• Simplified proofs
Here are some demonstrations (simplified proofs) of 'edges of logic' where we can 'know that we cannot know'.
Demonstrating that √2 is irrational
Suppose p / q = √2 , where p and q are integers with no common factors (e.g. not like 14 & 10 which both can be divided by the common factor 2).
Squaring gives
p² / q² = 2
So p² = 2 q²
Which means p must be even (being twice some other number).
If p² is even, then so is p.
If p is even, then p² must be divisible by 4.
Then, q² must be even, so q must be even which contradicts the supposition that p and q do not share the common factor 2.
Hence √2 cannot be written as a ratio of known numbers. It can only be written as an infinite sequence of decimal digits in a non-repeating pattern:
1.414213562373095 …
(" … " indicates non-repeating sequence of digits)

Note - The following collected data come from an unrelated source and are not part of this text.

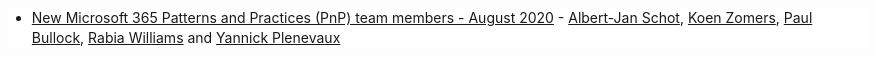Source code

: -   [New Microsoft 365 Patterns and Practices (PnP) team members - August 2020](https://developer.microsoft.com/en-us/microsoft-365/blogs/new-microsoft-365-patterns-and-practices-pnp-team-members/) - [Albert-Jan Schot](https://www.linkedin.com/in/albertjanschot/), [Koen Zomers](https://www.linkedin.com/in/koenzomers/), [Paul Bullock](https://www.linkedin.com/in/pkbullock/), [Rabia Williams](https://www.linkedin.com/in/rabiawilliams/) and [Yannick Plenevaux](https://www.linkedin.com/in/yannickplenevaux/)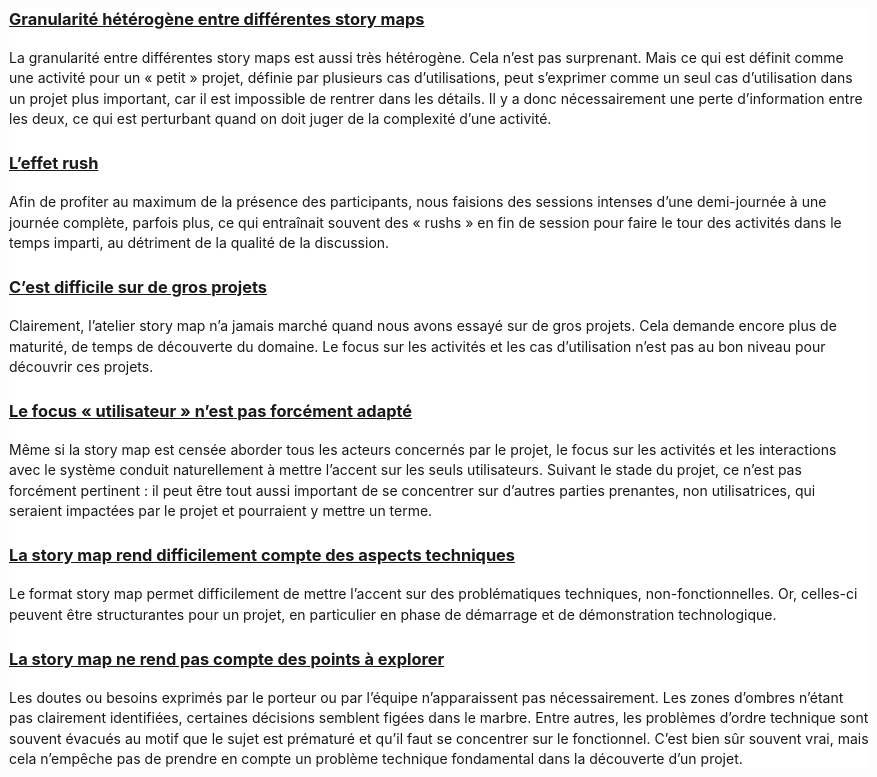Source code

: ### <span style="text-decoration: underline;"><strong>Granularité hétérogène entre différentes story maps</strong></span>

La granularité entre différentes story maps est aussi très hétérogène. Cela n&rsquo;est pas surprenant. Mais ce qui est définit comme une activité pour un « petit » projet, définie par plusieurs cas d&rsquo;utilisations, peut s&rsquo;exprimer comme un seul cas d&rsquo;utilisation dans un projet plus important, car il est impossible de rentrer dans les détails. Il y a donc nécessairement une perte d&rsquo;information entre les deux, ce qui est perturbant quand on doit juger de la complexité d&rsquo;une activité.

### **<span style="text-decoration: underline;">L&rsquo;effet rush</span>**

Afin de profiter au maximum de la présence des participants, nous faisions des sessions intenses d&rsquo;une demi-journée à une journée complète, parfois plus, ce qui entraînait souvent des « rushs » en fin de session pour faire le tour des activités dans le temps imparti, au détriment de la qualité de la discussion.

### **<span style="text-decoration: underline;">C&rsquo;est difficile sur de gros projets</span>**

Clairement, l&rsquo;atelier story map n&rsquo;a jamais marché quand nous avons essayé sur de gros projets. Cela demande encore plus de maturité, de temps de découverte du domaine. Le focus sur les activités et les cas d&rsquo;utilisation n&rsquo;est pas au bon niveau pour découvrir ces projets.

### <span style="text-decoration: underline;"><strong>Le focus « utilisateur » n&rsquo;est pas forcément adapté</strong></span>

Même si la story map est censée aborder tous les acteurs concernés par le projet, le focus sur les activités et les interactions avec le système conduit naturellement à mettre l&rsquo;accent sur les seuls utilisateurs. Suivant le stade du projet, ce n&rsquo;est pas forcément pertinent : il peut être tout aussi important de se concentrer sur d&rsquo;autres parties prenantes, non utilisatrices, qui seraient impactées par le projet et pourraient y mettre un terme.

### <span style="text-decoration: underline;"><strong>La story map rend difficilement compte des aspects techniques</strong></span>

Le format story map permet difficilement de mettre l&rsquo;accent sur des problématiques techniques, non-fonctionnelles. Or, celles-ci peuvent être structurantes pour un projet, en particulier en phase de démarrage et de démonstration technologique.

### <span style="text-decoration: underline;"><strong>La story map ne rend pas compte des points à explorer</strong></span>

Les doutes ou besoins exprimés par le porteur ou par l&rsquo;équipe n&rsquo;apparaissent pas nécessairement. Les zones d&rsquo;ombres n&rsquo;étant pas clairement identifiées, certaines décisions semblent figées dans le marbre. Entre autres, les problèmes d&rsquo;ordre technique sont souvent évacués au motif que le sujet est prématuré et qu&rsquo;il faut se concentrer sur le fonctionnel. C&rsquo;est bien sûr souvent vrai, mais cela n&#8217;empêche pas de prendre en compte un problème technique fondamental dans la découverte d&rsquo;un projet.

Demonstrating that an infinite list of numbers cannot be complete and Gödel's incompleteness theorem
A very important part of Kurt Gödel's incompleteness theorem is the demonstration that a supposedly exhaustive infinite list of numbers cannot include all possible numbers. It is known as Cantor diagonalisation after George Cantor while he was considering infinite sets of numbers (such as the list of all integers and the list of all irrational numbers). Cantor diagonalisation has the following argument:
Consider a infinite list of numbers computed in order by some computation where each computation, n, produces the n th number listed in order, e.g.:
1 4 1 4 2 6 9 5 4 8 4 …
2 5 9 9 0 2 5 0 8 3 5 …
3 1 1 2 6 2 1 4 7 9 0 …
4 1 5 4 2 9 5 3 2 6 2 …
5 0 0 1 0 5 5 3 4 5 0 …
6 3 6 2 3 5 1 7 4 7 1 …
7 6 4 5 6 5 7 7 9 9 0 …
8 8 3 6 6 1 0 5 0 6 0 …
9 0 1 1 0 0 0 0 0 1 3 …
. …
. …
. …
The bold digits down the diagonal are now used to compute a new number constructed by taking each bold digit and changing it.

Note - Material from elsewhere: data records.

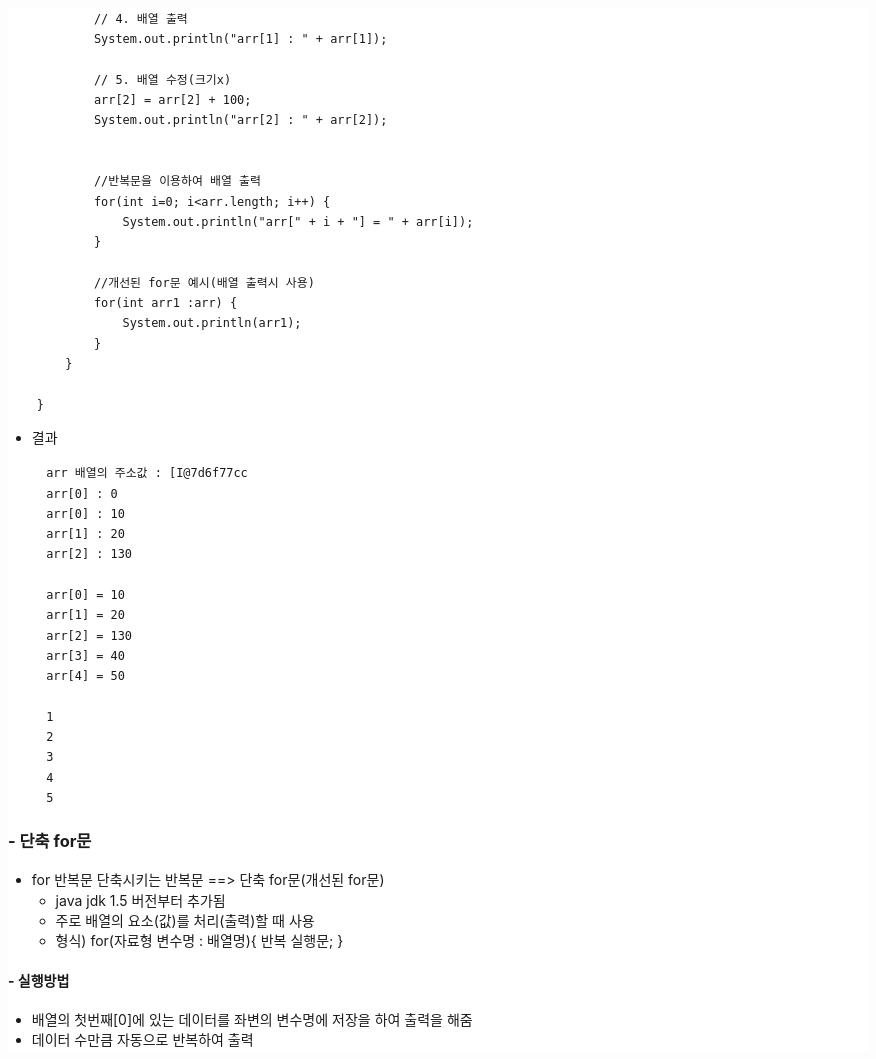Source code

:                 // 4. 배열 출력 
                System.out.println("arr[1] : " + arr[1]);
                
                // 5. 배열 수정(크기x)
                arr[2] = arr[2] + 100;
                System.out.println("arr[2] : " + arr[2]);
                

                //반복문을 이용하여 배열 출력
                for(int i=0; i<arr.length; i++) {
                    System.out.println("arr[" + i + "] = " + arr[i]);
		        }

                //개선된 for문 예시(배열 출력시 사용)
                for(int arr1 :arr) {
			        System.out.println(arr1);
		        }
            }

        }

- 결과

        arr 배열의 주소값 : [I@7d6f77cc
        arr[0] : 0
        arr[0] : 10
        arr[1] : 20
        arr[2] : 130

        arr[0] = 10
        arr[1] = 20
        arr[2] = 130
        arr[3] = 40
        arr[4] = 50

        1
        2
        3
        4
        5

### - 단축 for문

- for 반복문 단축시키는 반복문 ==> 단축 for문(개선된 for문)
    - java jdk 1.5 버전부터 추가됨
    - 주로 배열의 요소(값)를 처리(출력)할 때 사용 
    - 형식)
            for(자료형 변수명 : 배열명){
                반복 실행문;
        }
		 
#### - 실행방법

- 배열의 첫번째[0]에 있는 데이터를 좌변의 변수명에 저장을 하여 출력을 해줌
- 데이터 수만큼 자동으로 반복하여 출력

E.g. the number from the diagonal:
4 9 2 2 5 1 7 0 1 …
can be changed (by adding 1, for example):
5 0 3 3 6 2 8 1 2 …
This new number, though computed, cannot be a member of the computed list, since it is different from every number in the list (since the n th digit in the new number differs from the n th digit of the n th number in the list, for all n).
The list of computed numbers, even though infinite in length, is incomplete, where numbers exist which cannot be in that list.
Gödel's incompleteness theorem then extends this principle to any theory made up of consistent rules (axioms) as a list of statements that can be encoded to refer to statements within that theory. Gödel produced a relationship between statements of a theory and numbers. The result, relating to Cantor diagonalisation, shows that a suitably structured theorem has at least one statement that translates to the following form:
"It is true that this statement has no proof"
Gödel showed that this is generally true, where for example Euclidian geometry has the axiom that states:
"Two parallel lines will never meet"
It was known from an early stage that this statement had a perplexing uncertainty to it and when curved spaces and geometries were developed clearly came to be true only when space was defined to be flat - with the set condition that parallel lines cannot meet.
Gödel's proof was found at a time when the exact opposite was also being attempted to be proved, i.e. that mathematical theorems could be complete and self evidently & absolutely true. In principle Gödel's theorem is very important.